Imagine you had a job where you went to work every day, and at the end of two weeks, you got your first paycheck.
Then you worked two more weeks, and you were required to return the paycheck.
Then you worked two more weeks and got another paycheck. And, after working two more weeks, returned it yet again.
That is exactly what it feels like trading in this market. I have made – – and lost – – the same bag full of money more times than I care to count this year. The only smart thing I've done is, when my portfolio is up, I clear out a nice chunk of cash and shove it into my checking account where the markets can do it no harm. So I've at least "made" some money this year (by skimming off the top!)
But it's infuriating and frustrating. A day like today is devastating to a bearish portfolio. I've gone from 75 positions down to 43. Sure, in retrospect, if one simply threw money at anything to do with commodities, they'd be doing great (POT, MOS, AGU, CF, the list goes on and on).
But let me share you a story that might provide a bit of perspective as to where frustration and aggravation can get you.
Let's go back in time to almost exactly eight years ago. One of the hottest stocks on the face of the earth was Broadcom (BRCM). It looked like this:
The stock had gone up something like twenty-fold in the course of just a couple of years.
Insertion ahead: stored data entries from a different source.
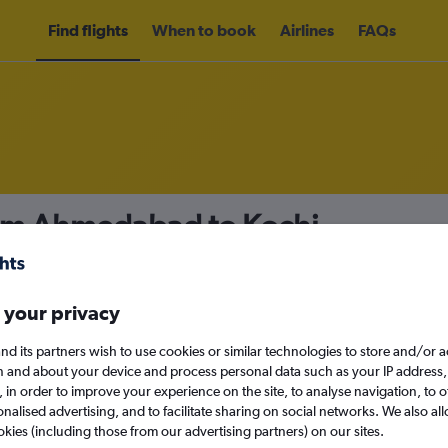
Find flights
When to book
Airlines
FAQs
rom Ahmedabad to Kochi
nomy
Direct flights only
 your privacy
nd its partners wish to use cookies or similar technologies to store and/or 
Mon 14/9
n and about your device and process personal data such as your IP address,
c., in order to improve your experience on the site, to analyse navigation, to o
alised advertising, and to facilitate sharing on social networks. We also all
Search
okies (including those from our advertising partners) on our sites.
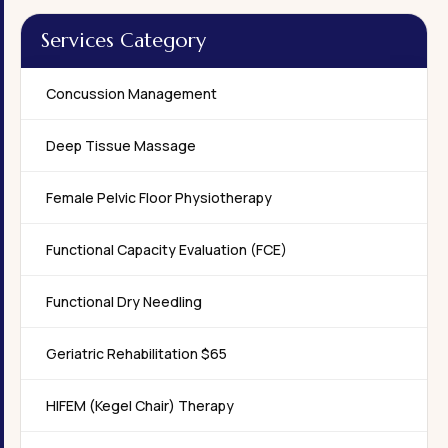
Services Category
Concussion Management
Deep Tissue Massage
Female Pelvic Floor Physiotherapy
Functional Capacity Evaluation (FCE)
Functional Dry Needling
Geriatric Rehabilitation $65
HIFEM (Kegel Chair) Therapy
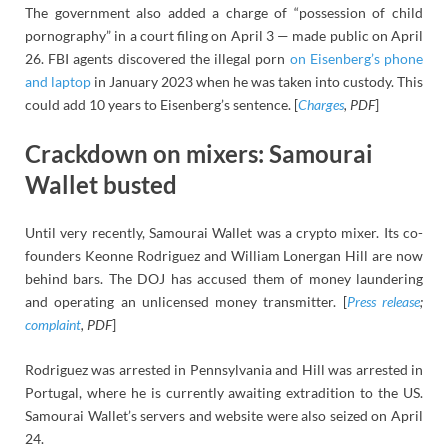
The government also added a charge of “possession of child
pornography” in a court filing on April 3 — made public on April
26. FBI agents discovered the illegal porn
on Eisenberg’s phone
and laptop
in January 2023 when he was taken into custody. This
could add 10 years to Eisenberg’s sentence. [
Charges
, PDF
]
Crackdown on mixers: Samourai
Wallet busted
Until very recently, Samourai Wallet was a crypto mixer. Its co-
founders Keonne Rodriguez and William Lonergan Hill are now
behind bars. The DOJ has accused them of money laundering
and operating an unlicensed money transmitter. [
Press release
;
complaint
, PDF
]
Rodriguez was arrested in Pennsylvania and Hill was arrested in
Portugal, where he is currently awaiting extradition to the US.
Samourai Wallet’s servers and website were also seized on April
24.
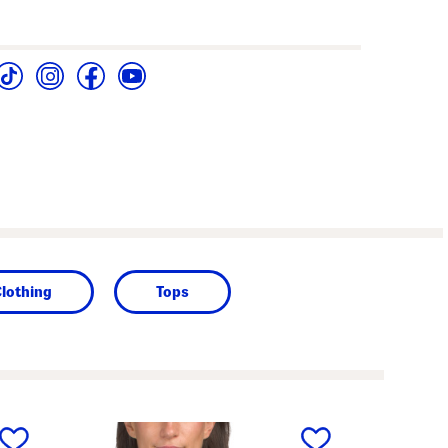
lothing
Tops
next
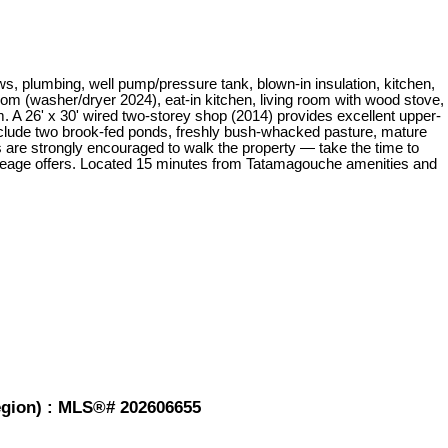
s, plumbing, well pump/pressure tank, blown-in insulation, kitchen,
om (washer/dryer 2024), eat-in kitchen, living room with wood stove,
m. A 26' x 30' wired two-storey shop (2014) provides excellent upper-
ts include two brook-fed ponds, freshly bush-whacked pasture, mature
s are strongly encouraged to walk the property — take the time to
 acreage offers. Located 15 minutes from Tatamagouche amenities and
Region) : MLS®# 202606655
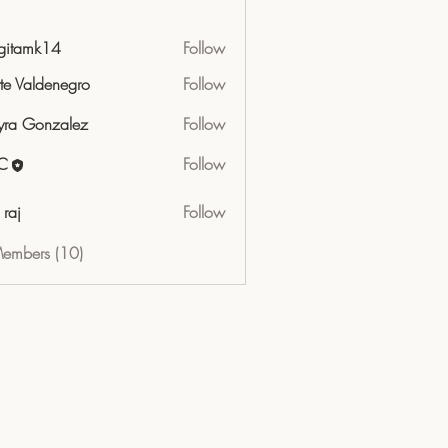
gitamk14
Follow
mk14
tte Valdenegro
Follow
ra Gonzalez
Follow
C
Follow
 raj
Follow
Members (10)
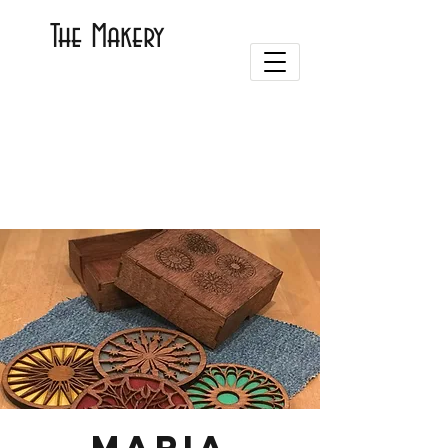
The Makery
Maria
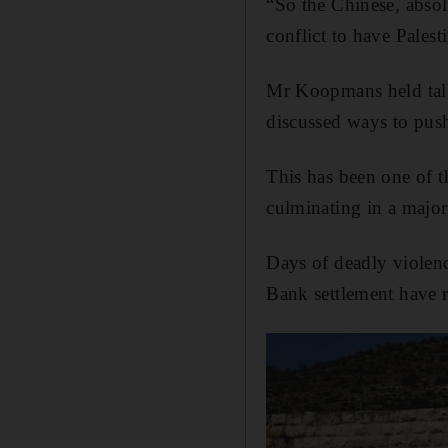
“So the Chinese, absolu
conflict to have Palest
Mr Koopmans held talk
discussed ways to push
This has been one of t
culminating in a major
Days of deadly violence
Bank settlement have re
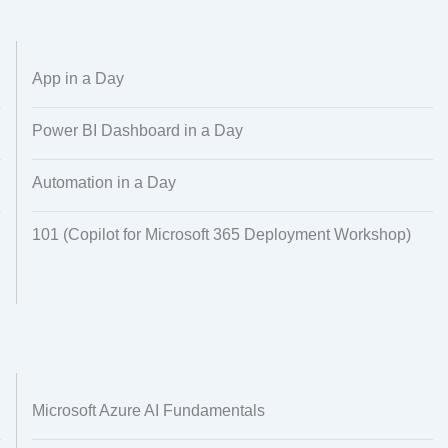
Alignment
Regional Audiences
Dataset Creation
Data Processing
App in a Day
Power BI Dashboard in a Day
Automation in a Day
101 (Copilot for Microsoft 365 Deployment Workshop)
Microsoft Azure AI Fundamentals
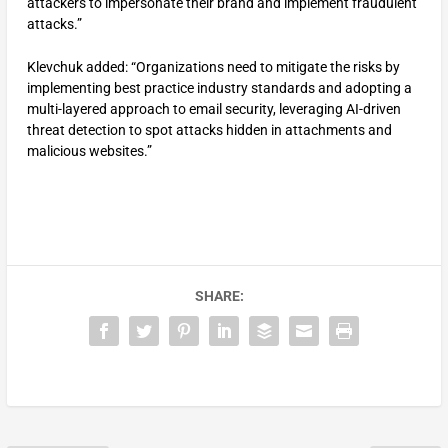
attackers to impersonate their brand and implement fraudulent
attacks.”
Klevchuk added: “Organizations need to mitigate the risks by
implementing best practice industry standards and adopting a
multi-layered approach to email security, leveraging AI-driven
threat detection to spot attacks hidden in attachments and
malicious websites.”
SHARE:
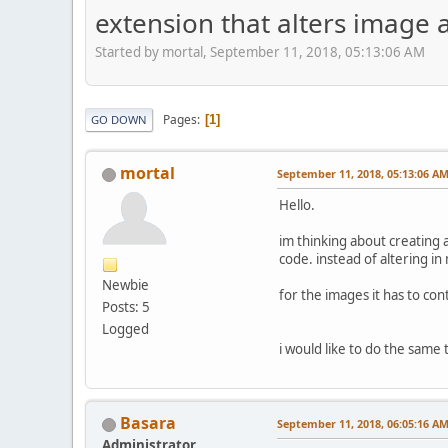
extension that alters image 
Started by mortal, September 11, 2018, 05:13:06 AM
Pages
1
GO DOWN
mortal
September 11, 2018, 05:13:06 A
Hello.
im thinking about creating a
code. instead of altering in 
Newbie
for the images it has to con
Posts: 5
Logged
i would like to do the same 
Basara
September 11, 2018, 06:05:16 A
Administrator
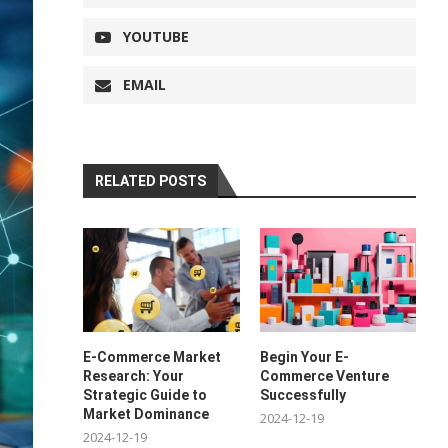
YOUTUBE
EMAIL
RELATED POSTS
E-Commerce Market
Begin Your E-
Research: Your
Commerce Venture
Strategic Guide to
Successfully
Market Dominance
2024-12-19
2024-12-19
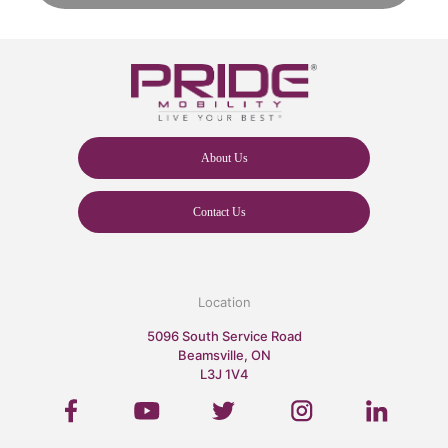
About Us
Contact Us
Location
5096 South Service Road
Beamsville, ON
L3J 1V4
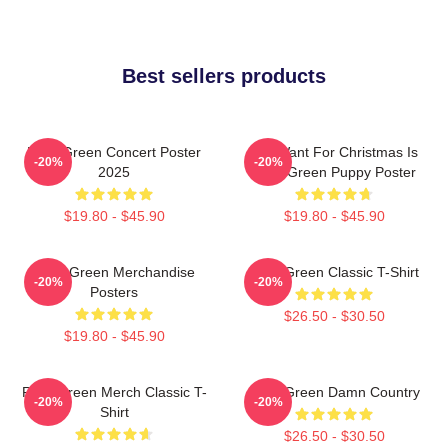
Best sellers products
Riley Green Concert Poster
All I Want For Christmas Is
-20%
-20%
2025
Riley Green Puppy Poster
$19.80 - $45.90
$19.80 - $45.90
Riley Green Merchandise
Riley Green Classic T-Shirt
-20%
-20%
Posters
$26.50 - $30.50
$19.80 - $45.90
Riley Green Merch Classic T-
Riley Green Damn Country
-20%
-20%
Shirt
$26.50 - $30.50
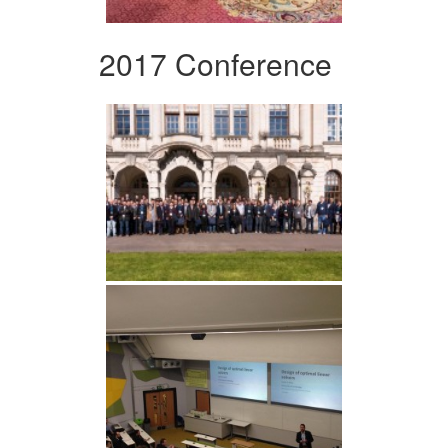
2017 Conference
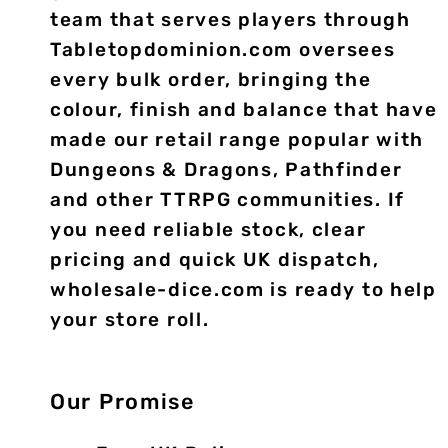
team that serves players through
Tabletopdominion.com oversees
every bulk order, bringing the
colour, finish and balance that have
made our retail range popular with
Dungeons & Dragons, Pathfinder
and other TTRPG communities. If
you need reliable stock, clear
pricing and quick UK dispatch,
wholesale-dice.com is ready to help
your store roll.
Our Promise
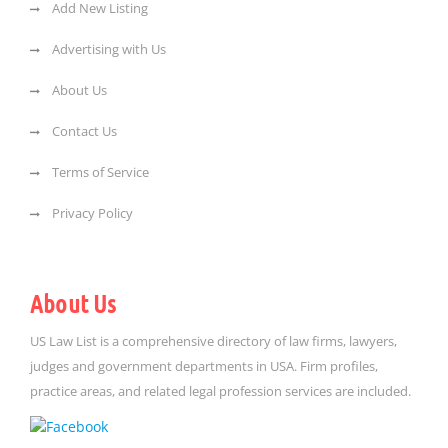
Add New Listing
Advertising with Us
About Us
Contact Us
Terms of Service
Privacy Policy
About Us
US Law List is a comprehensive directory of law firms, lawyers,
judges and government departments in USA. Firm profiles,
practice areas, and related legal profession services are included.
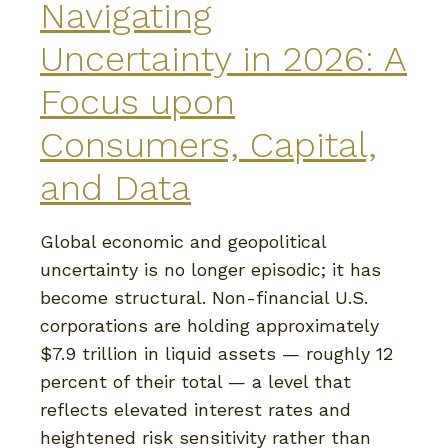
Navigating
Uncertainty in 2026: A
Focus upon
Consumers, Capital,
and Data
Global economic and geopolitical
uncertainty is no longer episodic; it has
become structural. Non-financial U.S.
corporations are holding approximately
$7.9 trillion in liquid assets — roughly 12
percent of their total — a level that
reflects elevated interest rates and
heightened risk sensitivity rather than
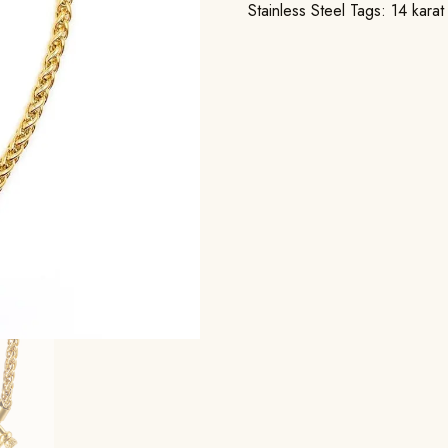
Stainless Steel
Tags:
14 karat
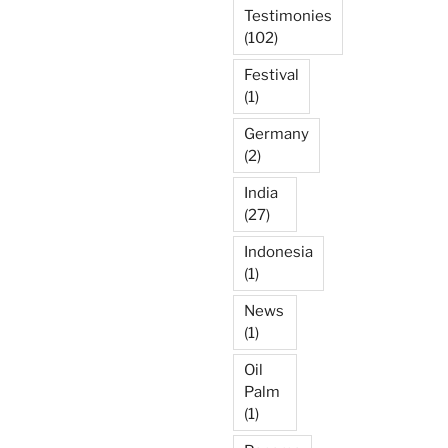
Testimonies
(102)
Festival
(1)
Germany
(2)
India
(27)
Indonesia
(1)
News
(1)
Oil
Palm
(1)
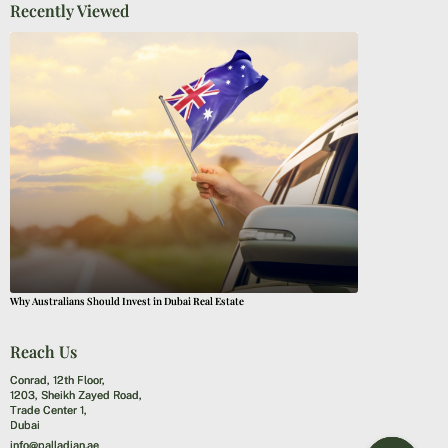
Recently Viewed
Why Australians Should Invest in Dubai Real Estate
Reach Us
Conrad, 12th Floor,
1203, Sheikh Zayed Road,
Trade Center 1,
Dubai
info@palladian.ae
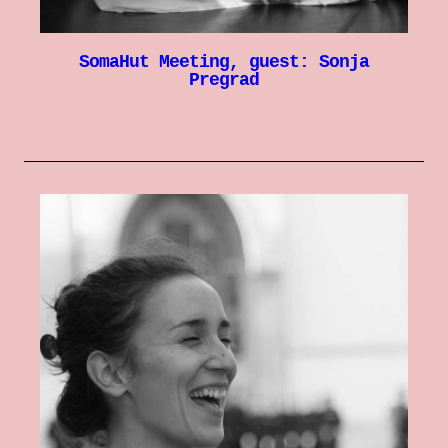
SomaHut Meeting, guest: Sonja
Pregrad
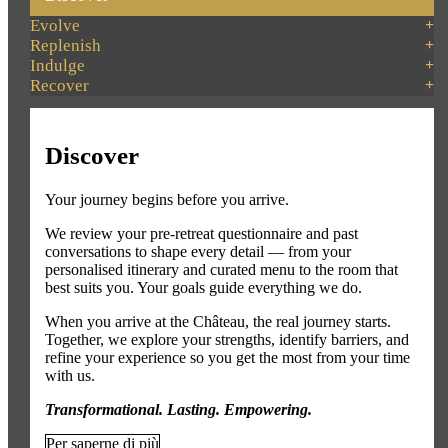
Evolve
Replenish
Indulge
Recover
Discover
Your journey begins before you arrive.
We review your pre-retreat questionnaire and past
conversations to shape every detail — from your
personalised itinerary and curated menu to the room that
best suits you. Your goals guide everything we do.
When you arrive at the Château, the real journey starts.
Together, we explore your strengths, identify barriers, and
refine your experience so you get the most from your time
with us.
Transformational. Lasting. Empowering.
Per saperne di più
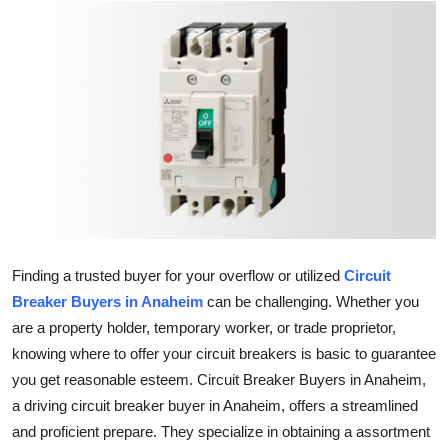
Advertise with US
Top 10
How To
Support Number
Tech
Real Estate
Finding a trusted buyer for your overflow or utilized
Circuit
Breaker Buyers in Anaheim
can be challenging. Whether you
Crypto
are a property holder, temporary worker, or trade proprietor,
knowing where to offer your circuit breakers is basic to guarantee
Education
you get reasonable esteem. Circuit Breaker Buyers in Anaheim,
a driving circuit breaker buyer in Anaheim, offers a streamlined
Business
and proficient prepare. They specialize in obtaining a assortment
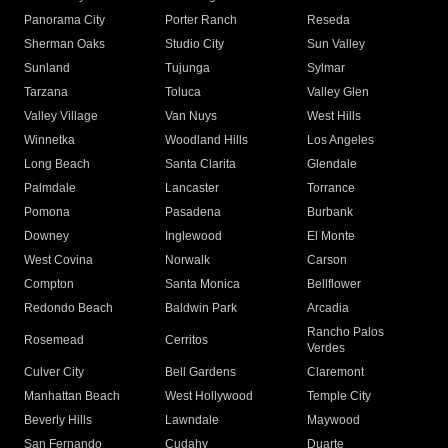
Panorama City
Porter Ranch
Reseda
Sherman Oaks
Studio City
Sun Valley
Sunland
Tujunga
Sylmar
Tarzana
Toluca
Valley Glen
Valley Village
Van Nuys
West Hills
Winnetka
Woodland Hills
Los Angeles
Long Beach
Santa Clarita
Glendale
Palmdale
Lancaster
Torrance
Pomona
Pasadena
Burbank
Downey
Inglewood
El Monte
West Covina
Norwalk
Carson
Compton
Santa Monica
Bellflower
Redondo Beach
Baldwin Park
Arcadia
Rancho Palos
Rosemead
Cerritos
Verdes
Culver City
Bell Gardens
Claremont
Manhattan Beach
West Hollywood
Temple City
Beverly Hills
Lawndale
Maywood
San Fernando
Cudahy
Duarte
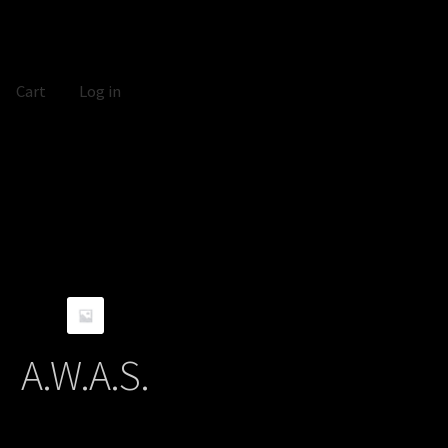
Cart
Log in
A.W.A.S.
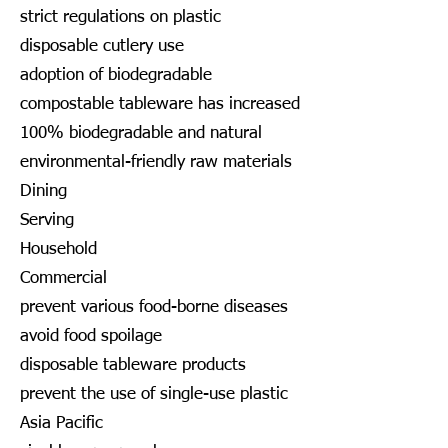
strict regulations on plastic
disposable cutlery use
adoption of biodegradable
compostable tableware has increased
100% biodegradable and natural
environmental-friendly raw materials
Dining
Serving
Household
Commercial
prevent various food-borne diseases
avoid food spoilage
disposable tableware products
prevent the use of single-use plastic
Asia Pacific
Plus – – and this is really important – – the NASDAQ bubble had very obviously burst already, and even though the burst took BRCM down with it for a few months, the stock shook off the trouble and doubled in price! So it was like the Superman of equities.
Now, I took a keen interest in shorting BRCM, and I was carefully tracking it over the course of the summer of 2000. In October, I got my big chance. A perfect head and shoulders pattern had completed, and the price pushed beneath the neckline. Even though the stock was down about $50 from its highest price, it looked like it had plenty of downside. So I entered a huge short position.
What happened next? It went up! Against every notion of technical analysis, it shot higher, and it almost reached new lifetime highs! I was blown out of the short and was very disheartened.
A couple of weeks later, the stock fell again, this time falling even lower than before. So I shorted it again. And what happened? It went up! ARGH!!!! You can see both of these instances below, highlighted with the red ovals.
A couple of weeks later, it broke through the neckline again. And you know what I said? Screw it! I'm done with you! I've had enough of you taking my money! I'm not going to play this game again.
Of course, you know what happened next (the H&S pattern is that teeny little tinted blue area). The stock fell from its high of $185 down to something like $7 or so.
Is this some vapid "don't give up the ship!" tale? No, not really. The point is that my analysis on BRCM was correct, and even though there were a few false starts, the trade panned out precisely as I thought it would. But I became my own worst enemy, because by being burned twice before, I chose to ignore the analysis.
So how many times should I have jumped in and tried? What if it pulled this false breakout stunt twenty times in a row? That's the unanswerable question. And that's why I don't beat myself up too bad. Because, after all, a failed pattern isn't a good sign.
What I am trying to say, however, is that prayers delayed aren't necessarily prayers denied. The monstrous problems we can all see in the world's economy haven't been cured over the past couple of weeks. People are much more comfortable getting into stocks, and buying creates higher prices. The low $VIX is a sign of that. The huge rally today is a sign of that. And, with IBM's after-hours earnings created yet another bullish stir, we could be in for more pain tomorrow!
So we've lost a battle today, but the war's not over. Stay rational, and keep your stops up-to-date. We can only rely on reason in order to trade rationally. Anything else is just gambling and luck.